If you’ve come across my Odyssey profile before, you’ll know that I am a raging extrovert. I thrive off of leadership roles, being in charge, and being nothing short of the best. I lack no confidence in social situations and I command attention without even meaning to. I’m small, but I make up for it with a larger than life personality. I can make just about anything a good ass time. I’m extra. I love large crowds, festivals, concerts and amusement parks. I love presenting projects in front of an audience, reciting poetry, or reading aloud. I love handshakes, hugging, and introducing myself to others. I enjoy dance floors, icebreakers, and petting a stranger’s dog on the street. I like having a big crazy family, and an even bigger heart with which to love them. It's just who I am.
What I don’t love about being an extrovert is what it means to truly be an extrovert.
Yes, it does mean you are exceptionally good at making “friends” and phasing in and out of various social groups. You do get along well with almost everyone. You are not shy. You are not quiet. Almost everyone likes you.
It also means you find yourself alone, sometimes.
The fact that you are almost inhumanly good at having a blast with everyone you meet gives your pals confidence in you that if they do not introduce you to their other friends, or extend an invite to you, you’ll find your way there anyway because you are just like that. When that happens, you find yourself in a weird state of limbo. You came with your friends but you aren’t with your friends now, or maybe you even just didn’t show up to the event because it wasn’t clear whether you were low-key getting the invite or high-key being excluded. Not that I would really even give half of a rat’s ass about being invited or not because like I said, social butterfly and all. Home girl’s got options, you feel me?
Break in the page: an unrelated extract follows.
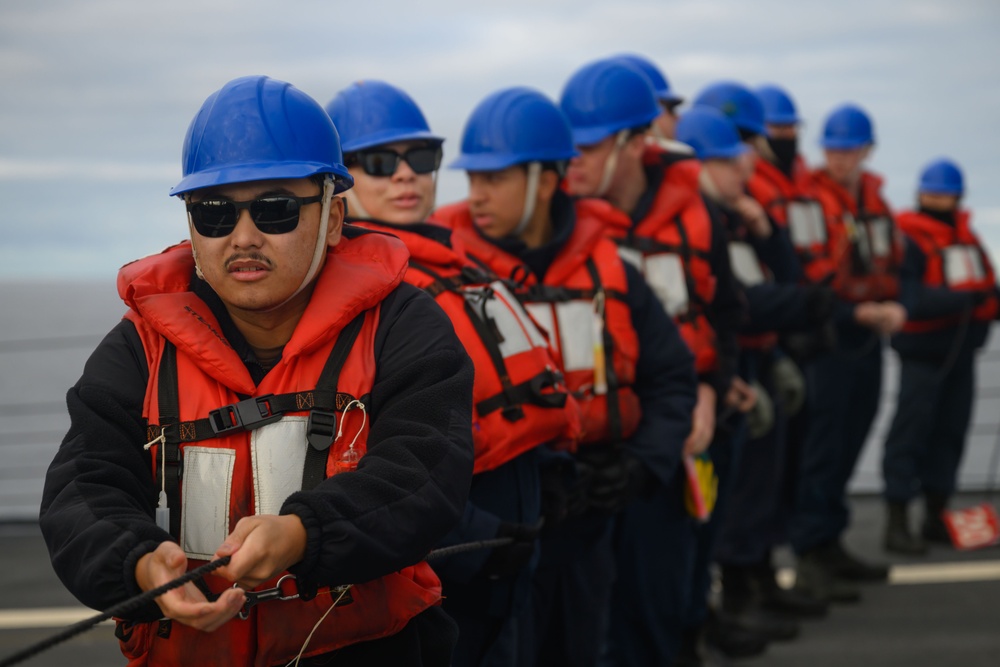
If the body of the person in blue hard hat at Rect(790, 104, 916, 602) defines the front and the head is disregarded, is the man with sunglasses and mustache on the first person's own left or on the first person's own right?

I like keeping busy by interacting with whoever, whenever and wherever I can.
The problem that arises is found within the key word social. As in with others. Some of us extroverts are such extroverts that we have absolutely no idea what to do when we are by ourselves, which happens rarely. I can honestly tell you that I don’t really have any hobbies that I do purely by myself. I struggle to figure them out when my friends and family are busy. I have virtually no idea how to be alone. Nor do I want to be, so it is both a good and a bad thing that I don’t know how to be by myself.
An extrovert who doesn’t know how to be alone? Makes sense….
Being autonomous and self-satisfying in terms of creating interpersonal relationship means a lot less legwork for others, and a lot more for you. Putting yourself out there gets so exhausting. Sometimes I simply do not have the energy to go through all the formalities of introductions and “getting to know you”s and telling everyone how I’m from Brooklyn but my family lives in New Jersey over and over and over again.
Sometimes, the conversation just becomes so disingenuous because it feels like a script that I’ve been rehearsing all my life; it only changes dependent upon on what semester we’re in, like my resume. As a true extrovert, do you know how much I hate that? I feel like an automaton rattling off all this irrelevant information to someone I will only see one time at my roommate’s best friend’s cousin’s graduation party and will never see again for the rest of my life. I enjoy true authentic conversation, not that nonsense.
As an extrovert, it’s not that you have “a lot of friends”.
It’s that you have a lot of acquaintances.
People who say hi to you in the hall between classes but won’t hang out with you on a Saturday. People who will follow you on Instagram and like all your photos but when you run into them at a party and say hello, will look at you like they’ve never seen you before in their life. People you can ask about tomorrow’s Theology homework, but you can’t go to with your problems. Names and faces and nothing else.
The hardest part about being an extrovert is recognizing who are your friends and who your acquaintances are. If you see me in a crowd of people saying hi to every single person, chances are not all of them are my friends. Not everyone is or can be or wants to be the person who comforts you after your 2 am pre-finals breakdown. Not everybody gets that privilege, which is just fine by mine.
My dad always says that he would rather have 2 really good friends than a lot of acquaintances. As an extrovert, I must say that I agree. This is not to say that I don’t enjoy getting to know everyone. It is to say that I’m sorry about how superficial some of our conversations come across, solely upon the basis that there are only so many of you on this earth with whom I can build my closest relationships. Sorry if I am bursting your bubble in terms of how you see me. If I had the time and means and resources, I would want to be best friends forever with all seven billion of you. I am just saying something that needs to be said:
Sometimes my being an extrovert is just as overwhelming for me as it is for you.